**What this task involves**
From the rows below, pull out each line that contains the word "trees" and copy those lines unchanged.

A run of rows:
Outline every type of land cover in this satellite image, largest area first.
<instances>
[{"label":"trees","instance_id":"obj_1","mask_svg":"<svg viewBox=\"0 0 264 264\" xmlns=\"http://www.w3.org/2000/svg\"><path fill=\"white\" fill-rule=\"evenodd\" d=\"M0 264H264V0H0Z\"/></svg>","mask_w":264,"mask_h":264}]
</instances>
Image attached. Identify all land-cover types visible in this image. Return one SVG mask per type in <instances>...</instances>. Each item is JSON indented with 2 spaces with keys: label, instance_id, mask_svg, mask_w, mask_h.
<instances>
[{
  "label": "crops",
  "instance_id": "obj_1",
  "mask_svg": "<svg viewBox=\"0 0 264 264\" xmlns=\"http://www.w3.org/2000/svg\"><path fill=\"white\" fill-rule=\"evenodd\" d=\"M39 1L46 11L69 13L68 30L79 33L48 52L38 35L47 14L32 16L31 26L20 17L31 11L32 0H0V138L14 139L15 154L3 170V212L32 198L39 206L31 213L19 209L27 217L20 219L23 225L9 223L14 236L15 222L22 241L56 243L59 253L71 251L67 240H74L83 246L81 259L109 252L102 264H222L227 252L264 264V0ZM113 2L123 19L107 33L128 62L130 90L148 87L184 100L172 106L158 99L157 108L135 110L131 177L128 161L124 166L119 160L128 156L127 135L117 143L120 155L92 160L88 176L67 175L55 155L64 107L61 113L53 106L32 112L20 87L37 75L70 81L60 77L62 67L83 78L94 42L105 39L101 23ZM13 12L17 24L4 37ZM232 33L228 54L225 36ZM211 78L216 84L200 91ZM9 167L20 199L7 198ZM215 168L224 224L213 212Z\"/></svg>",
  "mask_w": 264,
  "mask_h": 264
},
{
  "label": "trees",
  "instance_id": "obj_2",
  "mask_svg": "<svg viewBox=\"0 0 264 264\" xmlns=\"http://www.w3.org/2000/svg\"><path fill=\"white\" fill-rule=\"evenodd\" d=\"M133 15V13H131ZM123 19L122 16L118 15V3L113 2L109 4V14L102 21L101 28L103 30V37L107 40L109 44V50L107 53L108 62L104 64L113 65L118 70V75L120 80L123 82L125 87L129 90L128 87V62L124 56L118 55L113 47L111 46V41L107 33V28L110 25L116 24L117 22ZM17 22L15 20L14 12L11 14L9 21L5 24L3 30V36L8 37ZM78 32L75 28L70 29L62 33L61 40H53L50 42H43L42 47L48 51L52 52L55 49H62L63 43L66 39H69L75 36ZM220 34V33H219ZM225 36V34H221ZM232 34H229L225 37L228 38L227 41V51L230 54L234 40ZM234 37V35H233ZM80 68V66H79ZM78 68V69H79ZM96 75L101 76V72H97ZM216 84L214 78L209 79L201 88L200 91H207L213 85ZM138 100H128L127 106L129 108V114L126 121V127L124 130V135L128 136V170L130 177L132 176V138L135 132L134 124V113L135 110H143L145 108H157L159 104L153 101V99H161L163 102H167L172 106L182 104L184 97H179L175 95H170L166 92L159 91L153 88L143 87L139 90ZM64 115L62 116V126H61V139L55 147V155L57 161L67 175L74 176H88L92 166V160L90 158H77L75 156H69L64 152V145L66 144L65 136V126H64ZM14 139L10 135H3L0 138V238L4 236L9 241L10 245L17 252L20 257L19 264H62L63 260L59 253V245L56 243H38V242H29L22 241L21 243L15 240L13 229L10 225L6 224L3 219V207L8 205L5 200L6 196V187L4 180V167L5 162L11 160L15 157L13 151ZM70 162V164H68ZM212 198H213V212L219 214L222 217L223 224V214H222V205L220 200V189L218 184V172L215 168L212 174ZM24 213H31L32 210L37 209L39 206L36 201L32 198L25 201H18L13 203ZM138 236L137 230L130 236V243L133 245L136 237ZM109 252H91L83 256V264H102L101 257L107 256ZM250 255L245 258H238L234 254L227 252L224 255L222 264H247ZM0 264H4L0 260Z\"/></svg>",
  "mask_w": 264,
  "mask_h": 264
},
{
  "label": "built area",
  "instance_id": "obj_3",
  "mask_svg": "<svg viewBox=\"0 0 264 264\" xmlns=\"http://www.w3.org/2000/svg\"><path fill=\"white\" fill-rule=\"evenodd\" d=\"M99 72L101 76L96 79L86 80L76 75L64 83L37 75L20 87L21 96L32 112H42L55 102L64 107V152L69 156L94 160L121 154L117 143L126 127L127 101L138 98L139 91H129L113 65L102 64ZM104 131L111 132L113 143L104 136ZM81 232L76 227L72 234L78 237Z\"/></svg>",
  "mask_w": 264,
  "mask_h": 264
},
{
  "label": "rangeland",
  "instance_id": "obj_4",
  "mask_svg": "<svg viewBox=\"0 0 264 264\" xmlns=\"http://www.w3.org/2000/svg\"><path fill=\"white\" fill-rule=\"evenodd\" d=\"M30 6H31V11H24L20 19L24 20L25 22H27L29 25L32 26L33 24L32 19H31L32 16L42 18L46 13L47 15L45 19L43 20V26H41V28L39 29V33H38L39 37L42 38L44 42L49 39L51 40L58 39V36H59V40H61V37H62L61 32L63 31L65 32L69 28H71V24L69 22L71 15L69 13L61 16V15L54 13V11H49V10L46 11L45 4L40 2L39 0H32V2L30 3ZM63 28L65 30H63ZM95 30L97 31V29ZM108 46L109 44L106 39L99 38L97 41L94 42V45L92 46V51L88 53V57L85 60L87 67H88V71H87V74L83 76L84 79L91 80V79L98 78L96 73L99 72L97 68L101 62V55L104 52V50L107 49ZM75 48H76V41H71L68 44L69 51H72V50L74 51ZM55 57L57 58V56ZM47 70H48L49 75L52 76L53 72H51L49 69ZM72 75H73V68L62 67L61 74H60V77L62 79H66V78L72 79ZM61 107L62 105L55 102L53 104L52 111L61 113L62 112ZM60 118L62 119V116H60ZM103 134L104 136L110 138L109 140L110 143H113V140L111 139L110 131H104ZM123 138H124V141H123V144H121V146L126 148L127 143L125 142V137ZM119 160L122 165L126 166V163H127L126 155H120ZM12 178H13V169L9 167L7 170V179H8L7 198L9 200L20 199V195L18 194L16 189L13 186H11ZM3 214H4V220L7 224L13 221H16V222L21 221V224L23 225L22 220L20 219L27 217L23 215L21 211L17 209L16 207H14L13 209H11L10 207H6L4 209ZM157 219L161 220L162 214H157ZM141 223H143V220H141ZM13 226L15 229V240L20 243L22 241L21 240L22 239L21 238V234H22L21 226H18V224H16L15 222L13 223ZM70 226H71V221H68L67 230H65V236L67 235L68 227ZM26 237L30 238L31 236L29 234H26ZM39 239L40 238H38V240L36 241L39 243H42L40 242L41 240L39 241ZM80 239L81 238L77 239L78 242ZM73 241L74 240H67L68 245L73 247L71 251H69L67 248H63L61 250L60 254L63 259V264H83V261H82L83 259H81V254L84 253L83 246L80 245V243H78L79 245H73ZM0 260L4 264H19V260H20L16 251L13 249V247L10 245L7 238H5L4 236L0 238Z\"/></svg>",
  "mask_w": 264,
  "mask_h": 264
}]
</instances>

**Result of the task**
[{"label":"trees","instance_id":"obj_1","mask_svg":"<svg viewBox=\"0 0 264 264\" xmlns=\"http://www.w3.org/2000/svg\"><path fill=\"white\" fill-rule=\"evenodd\" d=\"M0 264H264V0H0Z\"/></svg>","mask_w":264,"mask_h":264}]
  "label": "trees",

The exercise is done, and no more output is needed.